6. HIST 289O- Lawlessness: From Pirates to Body-snatchers, Exploring the Legitimacy of Illicit Activity
You wouldn’t expect UMD to provide a course about swashbucklers and thieves, but in History 289O you can learn about the rogues of history. “I liked Hist 289O. It’s a lawlessness class. It’s really interesting and the professor is great,” UMD freshman Avi Grant said. Bonus: you can take this class to count for I-Series credit or Distributive Studies. However, with a lot of history comes longer essays. An I-Series class can fall into any major, so you can find something that interests you to fulfill the credit.
7. BMGT 289I- Why Good Managers Make Bad Decisions
Taking a business class may prove very beneficial in today’s fast-paced, capitalistic society. We all work jobs, have to navigate a career and serve . under a boss at some point in our lives. This course provides a different perspective by taking a broad view of management and providing students with experiential learning. “I took it because I wanted to be a manager and a leader,” said UMD sophomore Doyina Eyam-Ozung.

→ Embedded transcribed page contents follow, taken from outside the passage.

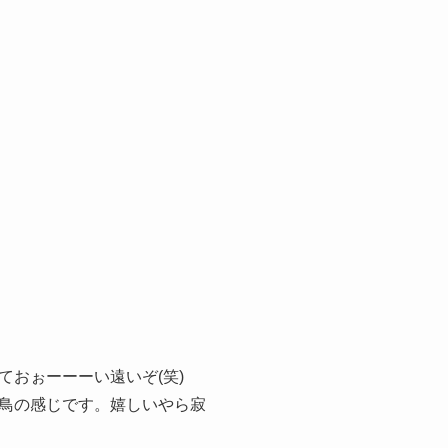
ておぉーーーい遠いぞ(笑)
鳥の感じです。嬉しいやら寂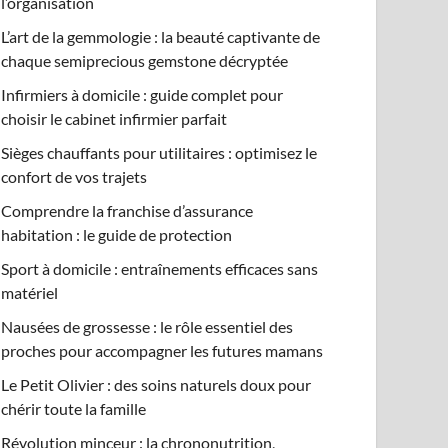
l’organisation
L’art de la gemmologie : la beauté captivante de
chaque semiprecious gemstone décryptée
Infirmiers à domicile : guide complet pour
choisir le cabinet infirmier parfait
Sièges chauffants pour utilitaires : optimisez le
confort de vos trajets
Comprendre la franchise d’assurance
habitation : le guide de protection
Sport à domicile : entraînements efficaces sans
matériel
Nausées de grossesse : le rôle essentiel des
proches pour accompagner les futures mamans
Le Petit Olivier : des soins naturels doux pour
chérir toute la famille
Révolution minceur : la chrononutrition,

“The course fulfilled my I-series credit, and I liked how the class had hands-on components; these included a business simulation called Glo-Bus and an optional trip to Philadelphia to learn more about Benjamin Franklin’s history as an entrepreneur,” described UMD freshman Rebecca Lin. A business class can provide easy insight into the business world and give you some valuable advice that can be used to navigate through your careers. These introspective classes allow students to really explore niche parts of subjects they enjoy.
You may think that Diversity courses would mostly consist of historical or social science lectures about race, but you can experience diversity through many different types of courses.
8. MUSC215- World Popular Musics and Identity
Experience diversity through learning different aspects of culture, like music. A music class appeals to your more creative side while teaching you about different countries around the world. “It was a stress-free class and [Professor Laura Schnitker] was an amazing lecturer. She was so knowledgeable about the subject and you could tell about how well she delivered. She always played music or showed music videos making the class fun and interesting,” UMD sophomore Erin Rodgers said. This class allows you to enjoy a creative subject you love while also expanding your worldview.
9. LARC160- Introduction to Landscape Architecture
There are Diversity courses to appeal to more STEM-minded students. Peter Frantz, who graduated from UMD in May of 2019, highly recommends the class. “I took this class because I thought it would be intriguing to learn the history, philosophy, and current practices behind landscape architecture,” Frantz said. Landscape architecture stretches students by requiring them to be knowledgable in the science and math fields as well as the humanities field. “Beyond the traditional lecture setting, we delved into the subject through discussion sections, guest speaker keynotes, and field trips to familiar University of Maryland sites that were designed by staff in the Landscape Architecture Department,” Frantz said. This class allows you to connect with your environment and experience well-rounded information around the subject of landscape architecture.
10. GEOG 130- Developing Countries
UMD also provides more straightforward Diversity courses that give insight into understanding different cultures in the world. This course delves into the social, historical and cultural factors around developing countries, as well as the distribution of poverty, migration and international policies. “The class is about all the factors that go into a developing country and the things that they struggle with,” UMD freshman Taylor Horn said. “You learn how developed countries interact with developing countries and how they play a huge role in the world. It opens your eyes to see how much of the world is living in poverty.“
The University of Maryland offers many courses to satisfy your gen ed credits, so it may prove difficult to find the best classes. Take a risk, look outside your major, try a class you don’t know much about and of course, use this list.